Yep! Definitely the drugs kicking in.
“The Apocosmos is a different universe, with its own sets of rules and physics. The Cosmos and the Apocosmos exist next to each other, but most of the inhabitants of the Cosmos are blissfully unaware. Many of the fantasy stories and mythological worlds you’ve read about aren’t actually myths at all, but rather part of this second world. They are pieces of it that have seeped into ours via stories, art, or entertainment.”
I burst out laughing. I don’t think I had laughed in years. Funny what a few tiny molecules can do to a man once they enter his bloodstream.
“I know, it’s hard to believe…” he said, before I interrupted him.
“You really think I’m going to believe any of this is real? Come on, where are the cameras? Do you have one on your new specs? I’ve told you so many times that I hate birthday surprises. I don’t celebrate.”
“I wish this was a joke, Alex,” he replied completely seriously, before standing up and bringing his hands in front of his stomach.
Within a second, the same wind sphere I’d been attacked with materialized in front of him. Louie stirred on his little pillow, his sleep disturbed by the sudden gust of wind.
“That thing,” I almost shouted. “I was attacked by this Rasengan-like jutsu.”

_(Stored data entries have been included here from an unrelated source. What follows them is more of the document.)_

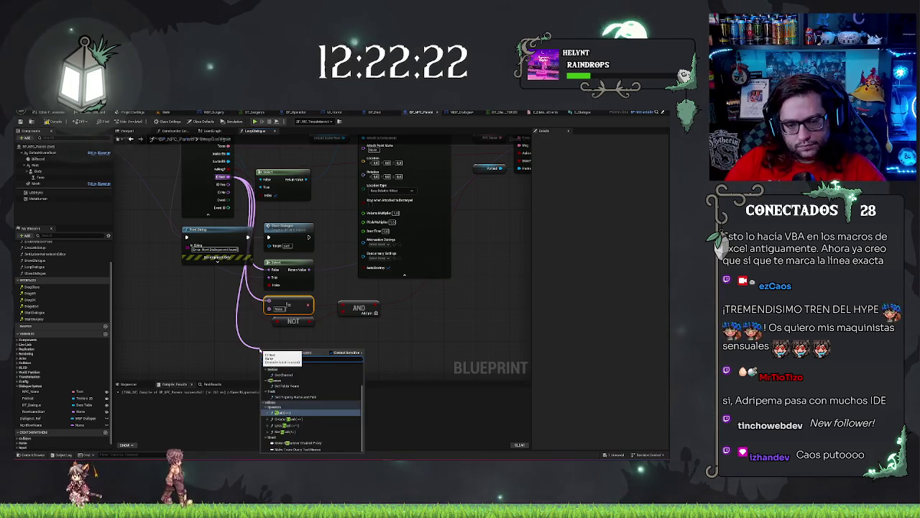
left_click(281, 372)
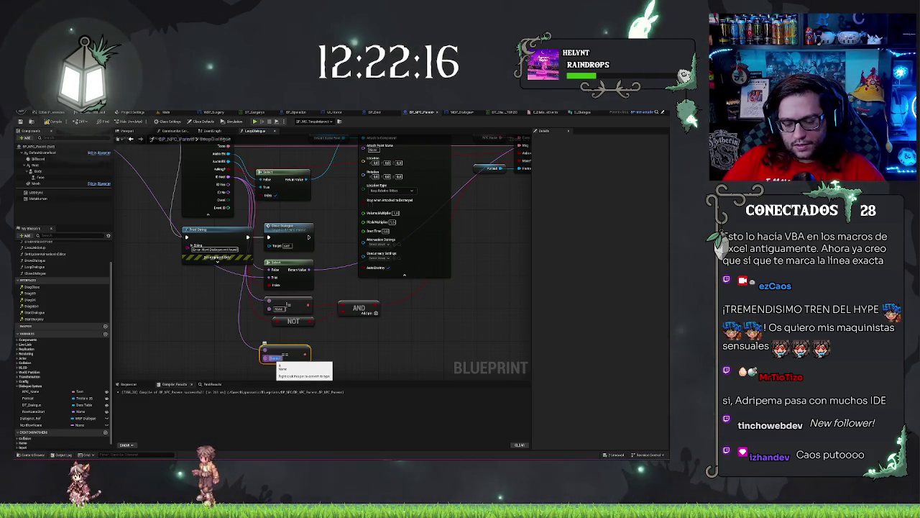
left_click_drag(289, 351, 294, 334)
left_click_drag(391, 353, 372, 358)
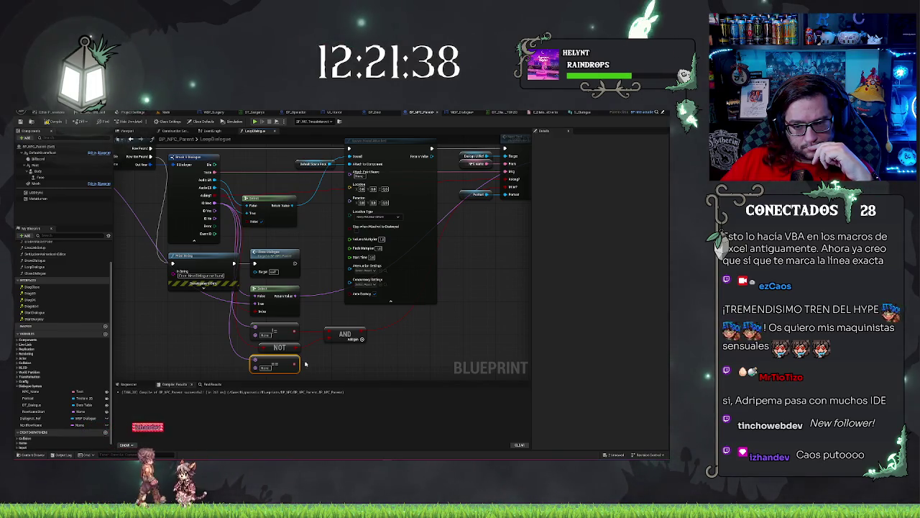
Delete the == node and check the Spawn Sound Attached, Break and Print String nodes.
key("Delete")
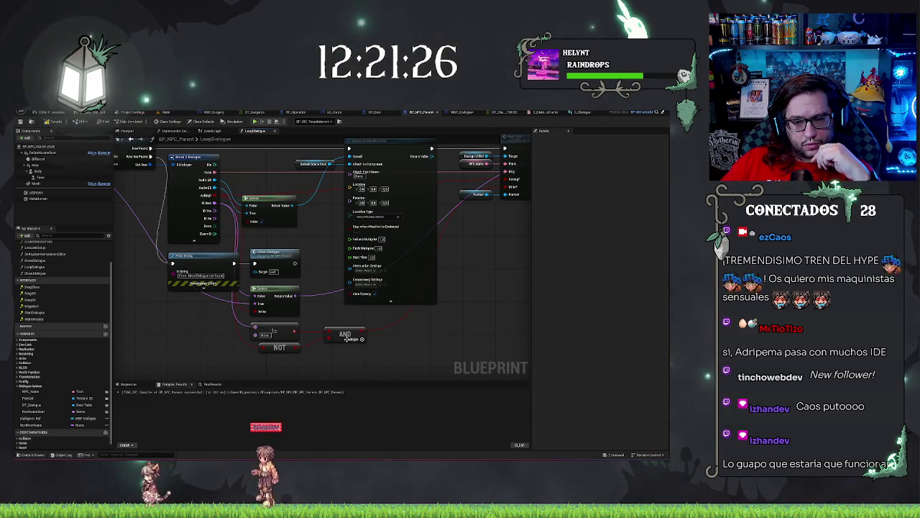
left_click_drag(440, 320, 318, 327)
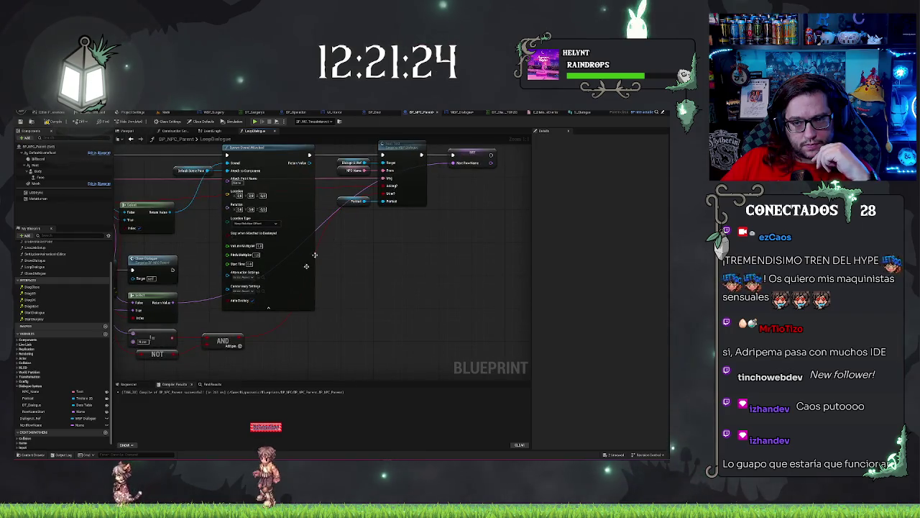
mouse_move(379, 257)
left_mouse_down()
mouse_move(379, 276)
mouse_move(456, 261)
left_mouse_up()
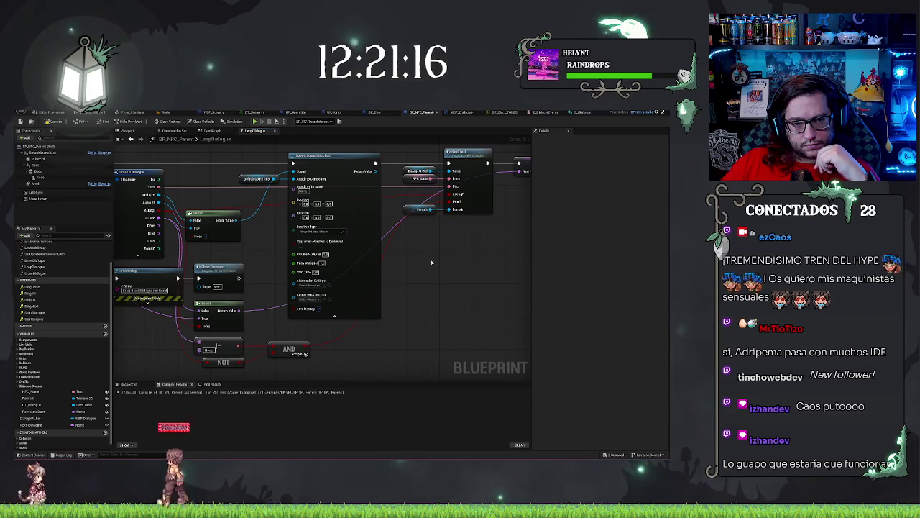
left_click_drag(320, 343, 386, 323)
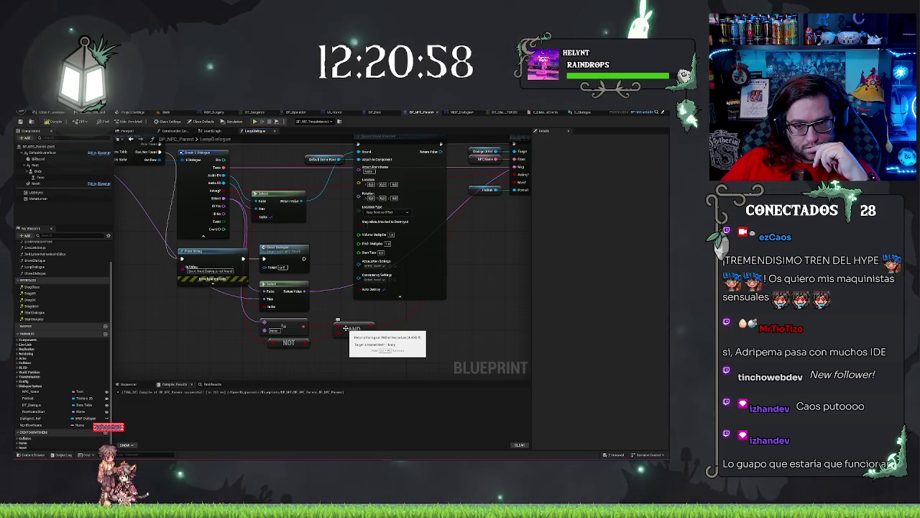
mouse_move(525, 207)
left_mouse_down()
mouse_move(456, 250)
mouse_move(418, 255)
left_mouse_up()
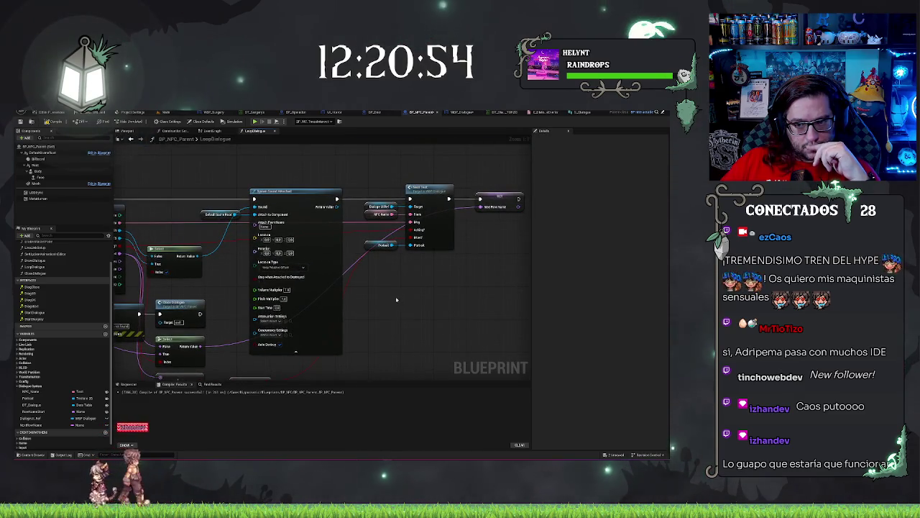
mouse_move(395, 299)
left_mouse_down()
mouse_move(441, 278)
mouse_move(425, 252)
left_mouse_up()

“This isn’t Rasengan,” he replied with a smile as the winds in his hands died down. “This is called ‘Gale Blast’ and it’s one of the most basic offensive spells spellcasters learn. This is the reason why you can see numbers and levels and whatever other interfaces you might have noticed.”
He took a step forward and sat down next to me once more.
“I’m sure you’ve heard of Dark Energy before?”
“What the fuck does a theoretical form of energy have to do with your crazy talk?”
“Dark Energy is very much real, Alex. It’s what kee
ps this world and the Apocosmos apart. And the only way for somebody who isn’t born in the Apocosmos to become a part of it is if a member of the Apocosmos pulls them in. Those people who attacked you were most probably natives, and when they saw they couldn’t hurt you here, they decided to pull you in. I’m guessing that’s when you started seeing stats and hovering text blocks.”
“It is,” I admitted, at a loss over the explanation and his very convincing demonstration of magic. “What are all those numbers though?”
“Those stats are the logical interpretation of each creature’s significance in the world. The Dark Energy that runs through the worlds provides this information and manifests them for everyone.”
“So it’s a game world then?”
“It’s wrong to consider the Apocosmos a game world. I’d rather say that in the limited world you’re living in, games are modeled after the real world.”
“My limited world? Because you’re an Apocosmos native?”
“Dude, I wasn’t joking when I said I’m half-elf. My father is Italian, but my mother is an elf.”
“But the…” I tried to find the correct words. “She…”
“What? She doesn’t have pointy ears?” he said, seemingly frustrated. “That is such an ignorant thing to say. Not all elves fall into your stereotypes, mister human.”
“Um… sorry, I didn’t mean to…”
He interrupted me with a snicker. “She actually does but she hides them. You know, people would ask questions.” He smiled at me.
“So… let me get this straight,” I said and tried to sit more upright in my bed. “There is this Dark Energy and it keeps the two worlds apart? It also knows all this information about us and provides a way for us to see those stats?”